Terri told him, “You’ve got to watch sometime. It’s like martial arts. Or, no, here’s what it’s like: Picture a couple ballroom dancing, you know? So smooth, so nice, and then suddenly the guy flips his partner over his shoulder and you realize he was doing judo the whole time.”
I said, “I can’t say I’d ever choose Detective Blount as my dance partner. Or Tim Warton.”
“Blount?” said Noah. “Is that the tall one? That cop who looks like Thor, but with a crew cut?”
Terri laughed.
I said, “Yeah. You know him?”
“Yeah, he’s always patrolling the beach. He’s, uh…” He paused—I thought he was adjusting his language for our guests—and then said, “He’s not a nice dude. Unless you’re the right kind of person, which I guess I’m not.”
“Yeah,” said Terri, “he picks and chooses.”
Noah said, “Jackson told me Blount hated Karl. And him. Both of them.”
“Huh,” I said. I was going to have to ask Jackson about that.
Mazie sat forward and picked up her plate of pizza. “Blount had a thing for me in high school,” she said. “For a little while. But I was with you at the time, Leland, and one day he called me a whore, and that was that.”

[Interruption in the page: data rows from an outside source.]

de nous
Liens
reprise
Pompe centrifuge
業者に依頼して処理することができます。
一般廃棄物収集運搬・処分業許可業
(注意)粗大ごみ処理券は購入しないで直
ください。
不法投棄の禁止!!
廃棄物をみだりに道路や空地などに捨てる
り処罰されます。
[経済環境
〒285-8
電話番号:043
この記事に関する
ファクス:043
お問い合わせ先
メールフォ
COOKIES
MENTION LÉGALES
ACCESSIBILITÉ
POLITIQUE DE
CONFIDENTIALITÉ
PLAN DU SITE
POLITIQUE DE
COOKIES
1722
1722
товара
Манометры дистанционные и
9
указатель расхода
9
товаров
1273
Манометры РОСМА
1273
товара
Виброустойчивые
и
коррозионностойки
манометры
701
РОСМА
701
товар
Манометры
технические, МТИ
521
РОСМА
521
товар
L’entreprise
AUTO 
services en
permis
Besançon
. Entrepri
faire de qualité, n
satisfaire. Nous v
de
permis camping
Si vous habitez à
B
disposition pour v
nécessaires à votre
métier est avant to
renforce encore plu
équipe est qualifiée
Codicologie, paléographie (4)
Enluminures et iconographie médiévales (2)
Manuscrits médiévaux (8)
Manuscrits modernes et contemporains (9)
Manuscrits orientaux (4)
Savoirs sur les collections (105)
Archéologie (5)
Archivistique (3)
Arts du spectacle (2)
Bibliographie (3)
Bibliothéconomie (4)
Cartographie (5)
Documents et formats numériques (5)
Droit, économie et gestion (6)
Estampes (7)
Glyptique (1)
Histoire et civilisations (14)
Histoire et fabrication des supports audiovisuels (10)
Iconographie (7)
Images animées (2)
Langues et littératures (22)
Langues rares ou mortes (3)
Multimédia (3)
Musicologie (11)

Terri said, “He sure knows how to sweet-talk the ladies.”
We laughed.
She shook her head, thinking about it, and added, “Sometimes I think it’d take a whole filing cabinet to keep track of all Blount’s grievances. He doesn’t lose his temper all that often, but he is an angry man.”
That night, I asked Noah to show me the photo of him and Jackson again. Just as I recalled, Jackson was wearing a blank white T-shirt, not a skull or flame in sight.
“Okay,” I said, “can you make sure that’s backed up? And in a way that’s time-stamped?”
“Yeah,” he said. “I texted it to Jackson that night, after making him swear on his mom’s life that he wouldn’t post it on Instagram.”
I laughed. “Good call.”
“Does that picture help? That’s awesome.”
“It just might. Is there a way you can email me the file with its original time stamp?”
“Sure.” He made his way over to his laptop.
I put a note in my calendar to ask Mazie about the T-shirt. To Noah, I said, “There’s no blood on that T-shirt either, is there.”
He peered at his screen. “No. Even zoomed in, I don’t see anything red at all.”
“Do you remember how he was acting that night? Or what he was talking about?”
“’Course I remember,” he said defensively. “We only smoked that one bowl.”
“Look, that’s not even what I meant. It was two months ago. Anybody could forget the details in that length of time.”
He glanced over at me, then back at his laptop. His eyes flashed anger and apology all at once.
“Well, he talked about Karl,” he said. “He was mad as hell, on account of the fight they’d had. And I’m not gonna lie, he said he wished Karl was dead. But he was talking like he was still alive. He said he wanted to do that Viking boat thing and see Karl’s face when he realized that was his boat on fire. And wasn’t Karl already dead by then?”
I hesitated, then shook my head. “I wish I could tell you what we know and what we don’t, but I don’t want to, you know, influence what you actually remember.”
He looked startled. “You gonna put me on the stand?”
“Oh, hell no.” I wasn’t even sure I could put my own son on; that wasn’t something I’d ever looked up the rules for. But the idea gave me nightmare visions of Ruiz raking him over the coals to show he was an unreliable witness: Isn’t it true that you’re a drug user? Isn’t it true that you stole prescription opiates and then spent two months in rehab as part of a juvie-court plea deal?